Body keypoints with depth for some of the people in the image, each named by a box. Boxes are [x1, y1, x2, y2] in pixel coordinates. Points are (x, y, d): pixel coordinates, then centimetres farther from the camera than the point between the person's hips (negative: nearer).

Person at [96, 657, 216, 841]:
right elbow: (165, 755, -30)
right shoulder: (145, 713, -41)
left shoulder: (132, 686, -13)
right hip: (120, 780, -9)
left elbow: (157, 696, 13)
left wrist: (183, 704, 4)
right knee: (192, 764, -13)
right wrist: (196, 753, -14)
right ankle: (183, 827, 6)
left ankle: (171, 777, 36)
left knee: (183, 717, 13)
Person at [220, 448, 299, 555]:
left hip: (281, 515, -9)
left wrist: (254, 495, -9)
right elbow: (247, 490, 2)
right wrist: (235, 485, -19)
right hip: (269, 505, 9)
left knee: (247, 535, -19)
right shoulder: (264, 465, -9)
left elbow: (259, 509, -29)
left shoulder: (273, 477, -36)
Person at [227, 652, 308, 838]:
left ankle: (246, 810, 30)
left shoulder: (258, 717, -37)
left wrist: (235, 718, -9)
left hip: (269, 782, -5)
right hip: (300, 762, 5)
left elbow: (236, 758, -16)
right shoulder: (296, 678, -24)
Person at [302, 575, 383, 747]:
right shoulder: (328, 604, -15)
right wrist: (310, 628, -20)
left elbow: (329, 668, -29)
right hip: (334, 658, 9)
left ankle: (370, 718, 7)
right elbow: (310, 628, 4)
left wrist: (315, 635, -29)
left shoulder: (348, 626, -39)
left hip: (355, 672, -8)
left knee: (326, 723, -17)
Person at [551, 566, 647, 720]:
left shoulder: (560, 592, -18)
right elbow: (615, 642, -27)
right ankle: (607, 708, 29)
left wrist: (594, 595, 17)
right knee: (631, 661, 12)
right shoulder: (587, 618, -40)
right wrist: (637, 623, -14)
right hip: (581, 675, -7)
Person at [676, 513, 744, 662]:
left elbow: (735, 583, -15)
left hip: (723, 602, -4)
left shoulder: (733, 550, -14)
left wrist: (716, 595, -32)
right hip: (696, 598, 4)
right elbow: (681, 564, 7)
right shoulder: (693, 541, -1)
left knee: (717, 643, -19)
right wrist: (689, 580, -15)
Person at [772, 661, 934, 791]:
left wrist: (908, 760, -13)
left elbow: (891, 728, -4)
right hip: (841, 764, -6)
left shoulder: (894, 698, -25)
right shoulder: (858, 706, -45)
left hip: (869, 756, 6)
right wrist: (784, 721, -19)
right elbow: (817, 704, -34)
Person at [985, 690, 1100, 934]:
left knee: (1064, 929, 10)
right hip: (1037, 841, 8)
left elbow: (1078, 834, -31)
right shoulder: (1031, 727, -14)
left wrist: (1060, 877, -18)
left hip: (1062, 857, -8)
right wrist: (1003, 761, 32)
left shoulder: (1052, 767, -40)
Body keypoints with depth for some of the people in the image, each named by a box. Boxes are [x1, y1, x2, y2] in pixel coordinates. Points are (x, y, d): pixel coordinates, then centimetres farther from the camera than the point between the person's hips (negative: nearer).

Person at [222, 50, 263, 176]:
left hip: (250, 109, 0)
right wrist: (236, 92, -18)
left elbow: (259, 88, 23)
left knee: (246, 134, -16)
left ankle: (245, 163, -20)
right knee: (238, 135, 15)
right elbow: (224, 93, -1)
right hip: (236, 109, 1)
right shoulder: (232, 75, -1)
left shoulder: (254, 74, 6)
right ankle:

CONSIGNE
Extrayez des enregistrements ci-dessus, sans la moindre modification, toutes les lignes depuis celle qui contient « right hip: (269, 505, 9) » jusqu'à celle qui contient « right hip: (334, 658, 9) », ces deux lignes incluses.

CORRIGÉ
right hip: (269, 505, 9)
left knee: (247, 535, -19)
right shoulder: (264, 465, -9)
left elbow: (259, 509, -29)
left shoulder: (273, 477, -36)
Person at [227, 652, 308, 838]:
left ankle: (246, 810, 30)
left shoulder: (258, 717, -37)
left wrist: (235, 718, -9)
left hip: (269, 782, -5)
right hip: (300, 762, 5)
left elbow: (236, 758, -16)
right shoulder: (296, 678, -24)
Person at [302, 575, 383, 747]:
right shoulder: (328, 604, -15)
right wrist: (310, 628, -20)
left elbow: (329, 668, -29)
right hip: (334, 658, 9)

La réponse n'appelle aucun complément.